» 要做的事:
**1)** 请把这篇讲 hive 的文章里从“本文链接：https://b”开始、到“SQL 转为 mr或spark程序(看底层用的是那种引擎)”为止（含这一句）的部分原样照抄一遍。
**2)** 按照这篇讲 hive 的文章，元数据信息默认存在哪个数据库里？
**3)** 请接着这篇讲 hive 的文章往下续写，从它最后一句后面写起。

扁担学习hive

最新推荐文章于 2024-11-05 15:26:40 发布

扁担来喽

最新推荐文章于 2024-11-05 15:26:40 发布

阅读量353

点赞数 5

文章标签：学习 hive

本文链接：https://blog.csdn.net/hxhxhzjz/article/details/135691710

版权

扁担学hive

hive

hive 并不是数据库，是一种 用于解决 海量的 结构化的 数据统计工具
是一种基于hadoop的一个数仓工具，可以将结构化数据文件映射为一张表，并提供类SQL查询功能
本质上是
	1、将hive SQL 转为 mr或spark程序(看底层用的是那种引擎) 
	2、将程序提交到yarn上 
	3、对存储在hdfs上的文件进行处理

hive的执行流程

1、客户端通过driver连接到hive服务，将SQL提交
2、hive访问元数据库mate store(元数据库中存储着元数据信息：表名、表所属的数据库、表的拥有者、列/分区字段、表的类型(内部表还是外部表)、表的数据所在的目录等)
元数据信息默认存储在hive自带的Derby数据库中，一般使用mysql进行存储
3、hive服务将SQL进行处理
	1) 通过SQL解析器，解析SQL,将SQL字符串抽象为语法树ast,对ast进行语法分析
		eg：表、字段是否存在，SQL语法是否有误
	2) 通过SQL编译器 对ast编译生成逻辑执行计划
		from -> join on -> where -> group by ->聚合函数 -> having -> select -> distinct ->
			order by -> limit
	3) 通过SQL优化器 对执行计划进行优化
	4) 通过SQL执行器 将逻辑执行计划转为可执行的物理计划，如hive SQL 转为可行行的 mr或spark 
4、将生成的可执行计划提交到yarn上
5、yarn通过调度资源执行计划

hive的数据类型

基本数据类型

hive数据类型			java数据类型		
tinyint                  byte
smalint				     sort
int						 int
bigint					 long
float      				 float
double					 double
string					 String
boolean       			 boolean
timestamp                时间戳类型
date                     日期类型
binary                   字节数组

隐式类型转换
tinyint/smalint/int/bigint/string可以隐式转换为 double 类型 
强制类型转换
cast(数据/字段 as 数据类型)

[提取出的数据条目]
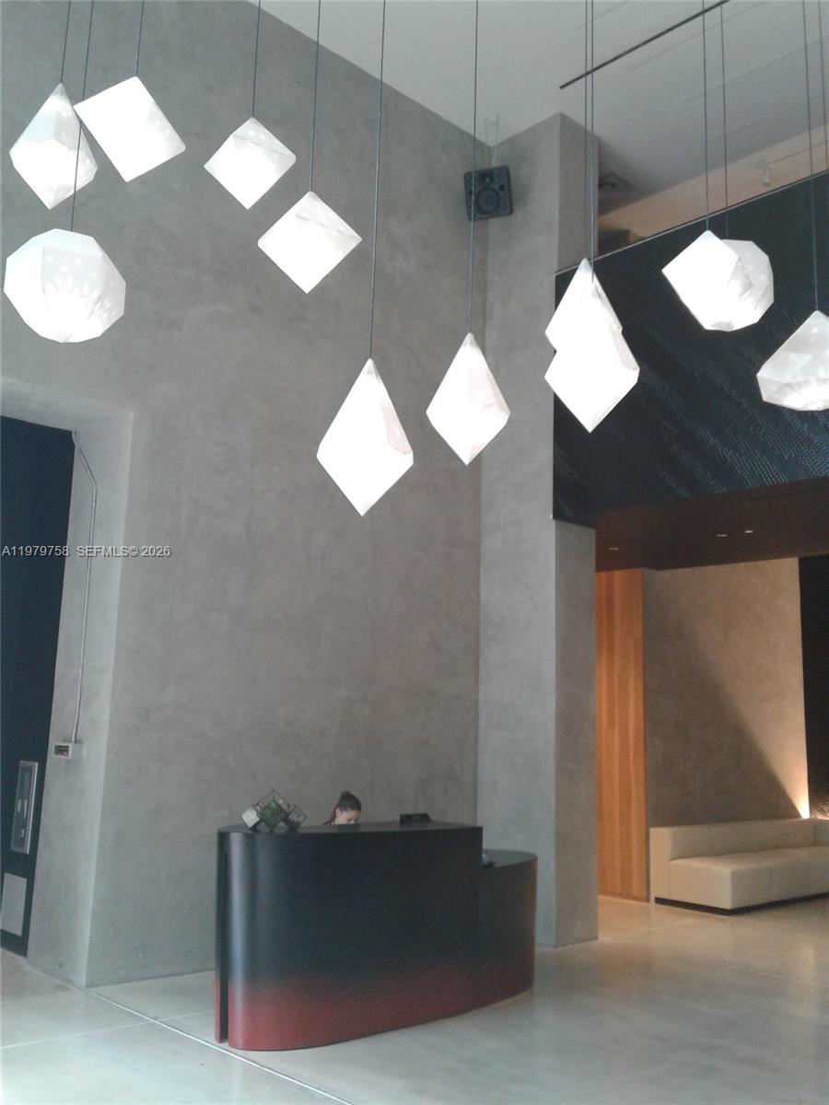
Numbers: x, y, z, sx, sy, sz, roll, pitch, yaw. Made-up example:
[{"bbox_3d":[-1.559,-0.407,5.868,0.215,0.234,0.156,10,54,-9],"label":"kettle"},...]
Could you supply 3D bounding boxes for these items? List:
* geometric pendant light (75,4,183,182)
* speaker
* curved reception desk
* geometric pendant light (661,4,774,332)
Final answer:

» 练习答案:
**1)**
本文链接：https://blog.csdn.net/hxhxhzjz/article/details/135691710

版权

扁担学hive

hive

hive 并不是数据库，是一种 用于解决 海量的 结构化的 数据统计工具
是一种基于hadoop的一个数仓工具，可以将结构化数据文件映射为一张表，并提供类SQL查询功能
本质上是
	1、将hive SQL 转为 mr或spark程序(看底层用的是那种引擎)

**2)** 默认存在 hive 自带的 Derby 数据库里。

**3)**
复杂数据类型

数据类型    comment               	
array    有序的同类型集合          
map       k-v,k必须为基本类型v可以是任意类型 
struct     字段集合，类型可以不同

集合数据类型在创建表时：
	create table if not exists table_name(
		arr array<string>, # 数组格式
		map map<string,string>, # map 格式
		struct struct<列1:string,列2:string> # struck格式
	)row format delimited fields terminated by ','
	collection items terminated by '_'
	# 集合(数组、集合、struct) 多个元素之间以 '_'分割，所有的该类型的数据格式都必须以此
	map keys terminated by ':'
	# 指明 map 中的k v 是以':' 进行分割
	lines terminated by '\n'
	# 行数是以换行符进行分割

获取复杂类型中属性的方法
	数组: 使用索引 字段名[index]
	map: 使用key值 字段名[key]
	struct: 使用 字段名.属性值 和c++的结构体很像

DDL

创建数据库 location 是在hdfs上的位置
	create database if not exists 数据库名 location '';
删除数据库 
	drop database if exists 数据库名;

# 创建表
	create [external] table if not exists 表名(
		字段名 字段类型 comment ''
	)
	partition by # 分区字段
	clustered by # 分桶字段
	sorted by    # 不常用,对桶中的一个或多个列另外排序
	row format delimited fileds terminted by '\t' # 行的分隔符
	stored by # 文件在hdfs上的存储格式
	location hdfs_path # 指定表在hdfs上的存储位置 默认当前库下
	tblproperties (property_name=property_value, ...)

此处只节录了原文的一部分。